Unfortunately, getting high quality features extracted from unstructured observations – at scale without humans – is easier said than done.
Beneficiary vs. Victim
When I talk to the hard-working folks building and deploying feature/entity extraction algorithms I often first say “My context accumulating engines are beneficiaries of your work.” They typically respond with a grin as they hold their head high. Then I say “I am also the victim.” Buzz kill, no more grin, as they know exactly what I am talking about as the accuracy rates of feature/entity extraction leave much to be desired. A common counterclaim: It is better than doing nothing at all! So true, today these feature extraction algorithms may be the only viable option when there are not enough people to do this by hand anyway.
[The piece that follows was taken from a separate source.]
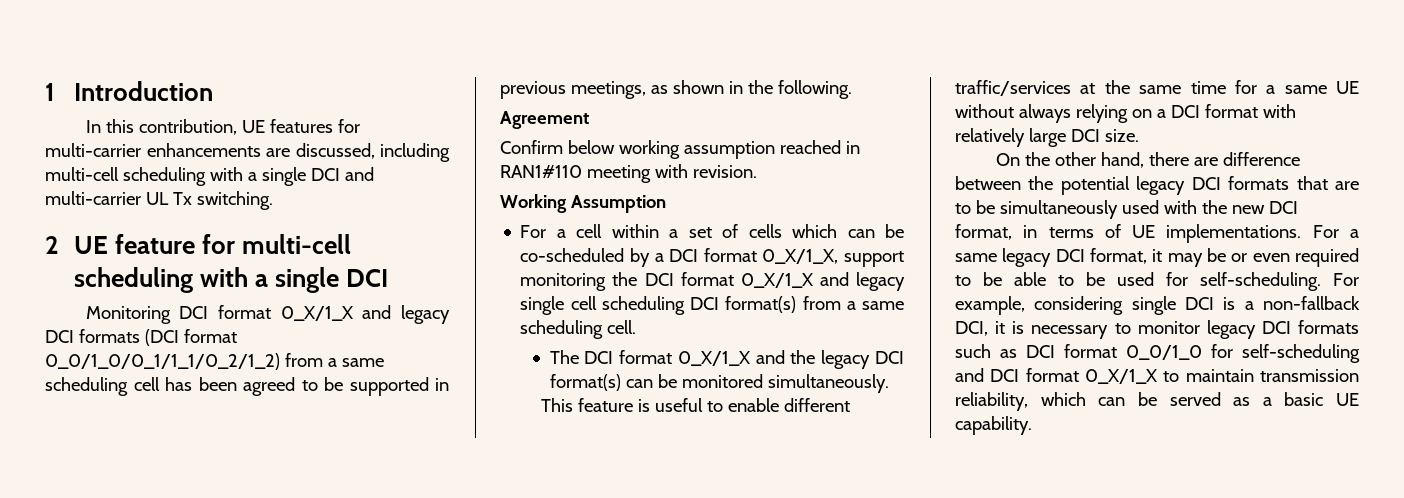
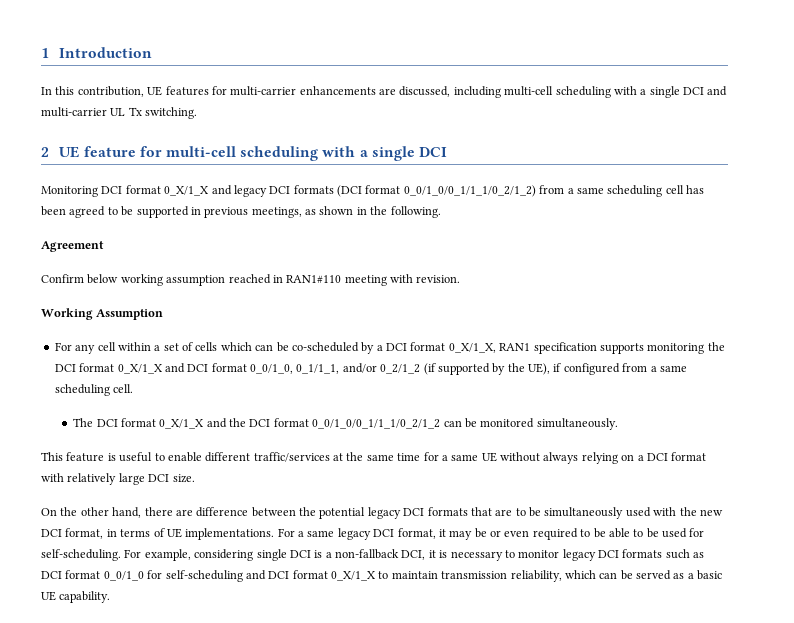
[556,229,566,238] a -> [75,344,96,354] any
[844,251,904,267] support -> [499,342,644,354] RAN1 specification supports
[856,272,905,291] [520,296,797,315] legacy single cell scheduling DCI format(s) -> [187,363,620,375] DCI format 0_0/1_0, 0_1/1_1, and/or 0_2/1_2 (if supported by the UE), if configured
[821,350,904,369] [549,374,621,391] legacy DCI format(s) -> [249,418,441,429] DCI format 0_0/1_0/0_1/1_1/0_2/1_2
Eventually, I think breakthroughs in feature/entity extraction algorithms will mean no more need to manually map structured data (e.g., to common field names). Instead, we will just forklift in boatloads of structured data and it will auto map – knowing the difference between first name vs. middle name fields and home address vs. work address fields merely by evidence found in the data.
As features find features, data will find data.
Whether the observation space is structured or unstructured is going to matter less and less.